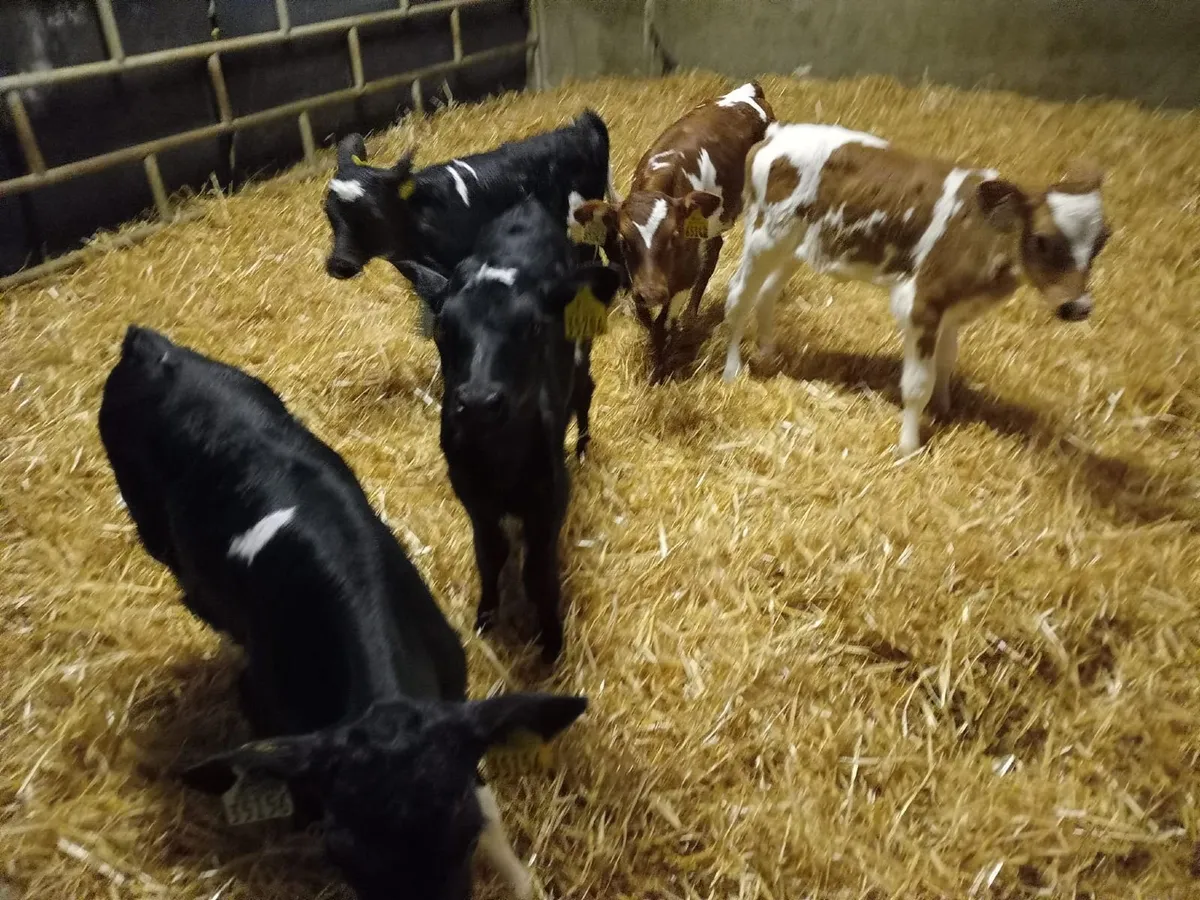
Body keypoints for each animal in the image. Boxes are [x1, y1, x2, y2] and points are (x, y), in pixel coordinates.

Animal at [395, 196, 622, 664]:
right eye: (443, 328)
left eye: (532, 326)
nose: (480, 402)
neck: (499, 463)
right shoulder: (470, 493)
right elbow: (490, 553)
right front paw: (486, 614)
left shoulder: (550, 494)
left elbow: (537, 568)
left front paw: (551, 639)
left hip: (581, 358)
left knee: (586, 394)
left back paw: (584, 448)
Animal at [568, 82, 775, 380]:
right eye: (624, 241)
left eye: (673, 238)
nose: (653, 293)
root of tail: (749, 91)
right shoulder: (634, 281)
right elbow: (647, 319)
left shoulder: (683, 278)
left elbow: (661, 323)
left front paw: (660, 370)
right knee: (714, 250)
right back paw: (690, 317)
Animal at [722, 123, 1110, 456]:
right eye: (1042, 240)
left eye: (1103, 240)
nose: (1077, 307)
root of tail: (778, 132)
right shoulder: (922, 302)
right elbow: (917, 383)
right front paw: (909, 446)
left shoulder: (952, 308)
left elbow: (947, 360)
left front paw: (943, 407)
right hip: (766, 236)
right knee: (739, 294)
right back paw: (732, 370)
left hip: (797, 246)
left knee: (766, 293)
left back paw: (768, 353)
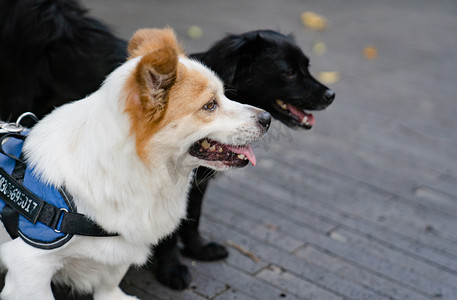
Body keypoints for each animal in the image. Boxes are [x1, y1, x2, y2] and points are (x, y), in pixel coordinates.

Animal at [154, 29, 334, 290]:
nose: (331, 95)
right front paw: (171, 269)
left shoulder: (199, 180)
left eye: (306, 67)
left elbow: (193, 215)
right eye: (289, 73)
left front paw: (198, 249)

════════════════════

Search the records for the word "back" and copy out every line that holds it.

* [SOLVED PROBLEM]:
left back paw: (584, 448)
right back paw: (690, 317)
right back paw: (732, 370)
left back paw: (768, 353)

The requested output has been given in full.